Frank is serving life without parole. (“It’s really hard to get anyone to help.”)
Sean is a heroin addict. A friend of my daughter, he is accused of mailing her the drugs that killed her. According to Sean’s dad, when he learned she had died, he cried for two days.
Sean: sitting in a Polk County jail cell in North Carolina, extradited from Philadelphia, facing a 55-year sentence for murder.
“Although the charges I am facing are very serious, my incarceration is not the tragedy here. The real tragedy, which plays out every night in homes in every town, city, and county on the globe, is addiction.”
“My son, Michael, also died from a drug overdose in January of 2012. He was with his friends that night at the home of a young man he had grown up with, John. Michael’s father was so angry and did everything in his power to see that John would be prosecuted to the fullest extent of the law. But I felt the same way you do about the other person involved, he had a disease and needed help not jail.”
She goes on:
“In October of 2013 while in the County Correction Center John committed suicide. The pain I felt when I heard the news was just unbearable.”

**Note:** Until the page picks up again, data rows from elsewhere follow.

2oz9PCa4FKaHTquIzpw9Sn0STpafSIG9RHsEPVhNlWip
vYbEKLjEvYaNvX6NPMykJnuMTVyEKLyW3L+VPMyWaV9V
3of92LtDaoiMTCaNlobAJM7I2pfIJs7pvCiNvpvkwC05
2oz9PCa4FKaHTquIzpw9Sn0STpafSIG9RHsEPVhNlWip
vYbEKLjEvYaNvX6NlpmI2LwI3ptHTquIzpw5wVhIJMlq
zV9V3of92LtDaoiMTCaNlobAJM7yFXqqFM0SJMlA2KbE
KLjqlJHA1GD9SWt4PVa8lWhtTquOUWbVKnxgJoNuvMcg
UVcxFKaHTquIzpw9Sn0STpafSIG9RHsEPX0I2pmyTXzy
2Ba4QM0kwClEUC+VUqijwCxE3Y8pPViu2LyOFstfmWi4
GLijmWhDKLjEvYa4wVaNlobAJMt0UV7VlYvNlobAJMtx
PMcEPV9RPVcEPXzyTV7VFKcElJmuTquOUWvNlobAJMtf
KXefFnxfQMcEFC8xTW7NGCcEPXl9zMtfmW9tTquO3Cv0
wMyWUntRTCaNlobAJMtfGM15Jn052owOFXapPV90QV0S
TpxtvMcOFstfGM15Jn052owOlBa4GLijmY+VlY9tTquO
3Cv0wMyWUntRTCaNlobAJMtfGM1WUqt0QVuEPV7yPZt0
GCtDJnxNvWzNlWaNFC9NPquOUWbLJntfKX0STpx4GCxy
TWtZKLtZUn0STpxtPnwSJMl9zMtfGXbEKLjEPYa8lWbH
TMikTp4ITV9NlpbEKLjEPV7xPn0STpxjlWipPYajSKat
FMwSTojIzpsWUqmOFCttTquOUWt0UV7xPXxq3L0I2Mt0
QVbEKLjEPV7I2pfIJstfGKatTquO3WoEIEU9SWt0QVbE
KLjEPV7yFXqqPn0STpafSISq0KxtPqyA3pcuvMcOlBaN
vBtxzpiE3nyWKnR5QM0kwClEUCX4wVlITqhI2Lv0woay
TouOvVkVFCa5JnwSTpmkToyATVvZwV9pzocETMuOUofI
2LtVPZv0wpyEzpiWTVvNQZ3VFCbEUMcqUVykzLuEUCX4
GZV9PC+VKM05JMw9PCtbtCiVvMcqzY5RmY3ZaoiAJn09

Frank, Sean, and Catherine: we share life on the other side of the glass.
From The New York Times on 400 people “who had been jailed at least 18 times in the last five years, accounting for over 10,000 jail admissions in that period”:
“21 percent were severely mentally ill, meaning they had diseases like schizophrenia or bipolar disorder; and 99 percent had a substance abuse problem.”
That’s not a typo: 99 percent.
At the end of A Christmas Carol, Scrooge has an awakening. He showers Tiny Tim (he of the other side of the glass) and his family with largesse. It’s a moment when the boundaries between people are erased… a moment when “us and them” gives way to “us.”
Scrooge found compassion, and it makes all the difference.
The opening sentence of that article in The New York Times:
“In an effort to reduce the growing number of inmates with mental health and substance abuse problems in New York City’s jails, the administration of Mayor Bill de Blasio announced plans on Monday to significantly expand public health services at almost every step of the criminal justice process.”
Frank, Sean, and Catherine: we’re still here, on our side of the glass—that may never change. But in our (and others) awakening to compassion, a Dickensian happy ending becomes… perhaps… at least imaginable.